A subfield of artificial intelligence (AI), machine learning concentrates on getting computers to perform tasks without requiring explicit programming. AI is the science that seeks to enable machines to think and act like human beings. Most often, data scientists or programmers “feed” computers with structured data, and eventually, the latter “learn” to become better at evaluating and acting on it.
Structured data is data that fits well into spreadsheets and is easy to work with for computers. For example, a programmer may create an Excel table with a category column “food” and multiple row entries such as “fruit,” “vegetable,” and “meat.” After they program the computer, the machine can ingest new data indefinitely and sort and act on it without requiring any further human intervention.
With time, the computer may identify “fruit” as a type of food, even if the scientist stops labeling the data. Labeled data contains the input and output parameters entirely in a machine-readable form. However, this requires significant human effort. With unlabeled data, none or only one of the parameters is in a machine-readable pattern, which minimizes human effort but requires more complex solutions.
Depending on the level of the computer’s “self-reliance” and required human help, machine learning falls under three basic types: supervised and semi-supervised, unsupervised, and reinforced.
According to its name, supervised machine learning entails the most ongoing human support. It is task-driven and involves training with accurately labeled data. Programmers feed the computer with the training data and an explicit model designed to “teach” it what to do with the data.
After placing the model, they can input more data to check how the computer responds. Programmers can confirm accurate responses or refine incorrect predictions. For example, in the case of teaching a computer to classify images, they can input multiple images and task it to classify each of them as they confirm or correct each output of the computer.
Eventually, the constant supervision allows for honing the model to the extent that computers can accurately handle new datasets, which follow the patterns they have learned. However, constantly monitoring and adjusting computers’ performance is not efficient.

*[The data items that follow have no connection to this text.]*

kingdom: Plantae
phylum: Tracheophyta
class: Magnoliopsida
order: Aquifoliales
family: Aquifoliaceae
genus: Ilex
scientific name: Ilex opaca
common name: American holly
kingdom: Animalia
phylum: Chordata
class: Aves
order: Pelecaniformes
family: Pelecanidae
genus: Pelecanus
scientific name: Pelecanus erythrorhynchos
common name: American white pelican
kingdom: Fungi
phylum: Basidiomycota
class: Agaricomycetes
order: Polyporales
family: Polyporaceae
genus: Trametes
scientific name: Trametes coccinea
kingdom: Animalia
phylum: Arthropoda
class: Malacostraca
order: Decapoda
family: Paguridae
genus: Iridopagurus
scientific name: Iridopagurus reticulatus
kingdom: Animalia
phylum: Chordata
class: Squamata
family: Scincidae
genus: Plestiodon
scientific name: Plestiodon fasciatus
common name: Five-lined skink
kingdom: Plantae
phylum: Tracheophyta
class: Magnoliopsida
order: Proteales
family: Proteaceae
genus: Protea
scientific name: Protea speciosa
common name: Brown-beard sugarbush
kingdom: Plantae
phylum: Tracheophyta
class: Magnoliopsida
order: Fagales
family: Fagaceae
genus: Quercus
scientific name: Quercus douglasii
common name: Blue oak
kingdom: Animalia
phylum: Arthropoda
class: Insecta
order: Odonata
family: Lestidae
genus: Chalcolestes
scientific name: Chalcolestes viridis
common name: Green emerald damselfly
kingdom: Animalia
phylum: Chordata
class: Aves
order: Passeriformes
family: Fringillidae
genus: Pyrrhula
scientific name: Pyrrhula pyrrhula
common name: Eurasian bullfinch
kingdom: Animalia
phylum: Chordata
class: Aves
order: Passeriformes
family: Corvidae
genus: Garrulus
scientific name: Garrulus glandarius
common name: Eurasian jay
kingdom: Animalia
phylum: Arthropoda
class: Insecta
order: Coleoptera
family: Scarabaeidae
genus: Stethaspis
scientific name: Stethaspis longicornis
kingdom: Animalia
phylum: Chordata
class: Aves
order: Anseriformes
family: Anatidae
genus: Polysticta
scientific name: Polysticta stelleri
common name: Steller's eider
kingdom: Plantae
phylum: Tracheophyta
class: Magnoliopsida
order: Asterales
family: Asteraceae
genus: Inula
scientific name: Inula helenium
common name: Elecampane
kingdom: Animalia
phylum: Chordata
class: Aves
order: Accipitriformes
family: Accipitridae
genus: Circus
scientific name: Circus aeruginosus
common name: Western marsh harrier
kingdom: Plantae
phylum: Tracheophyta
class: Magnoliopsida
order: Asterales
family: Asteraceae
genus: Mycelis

With semi-supervised learning, programmers input a combination of correctly labeled and unlabeled data, and the computer must look for patterns on its own. The labeled data provides it with guidance, but no ongoing correction takes place. Unsupervised learning uses only unlabeled data. The computer can freely search for patterns and associations in line with its own “judgment,” thus generating results that even human data analysts might not have predicted.
The so-called “clustering” is commonplace in unsupervised machine learning. It involves computers grouping data into common themes and layers they have identified. This technology has widespread applications in e-commerce and online shopping websites, where it is used to decide what products to recommend to specific customers according to their past purchases.
Finally, reinforced machine learning simulates how humans learn from data in their daily lives and involves computers improving themselves and executing tasks through trial and error. While neither supervised nor unsupervised learning results in any consequences for the computer if it does not correctly understand or organize the data, with reinforced learning, they get encouraged or “rewarded” when producing favorable outputs, and discouraged or “punished” in the case of unfavorable ones.
Reinforced learning is crucial for aiding machines in mastering highly complex tasks that entail large, flexible, and unpredictable datasets. It also opens up possibilities for computers attempting to accomplish goals, such as driving cars, performing surgeries, or scanning luggage for potentially dangerous objects.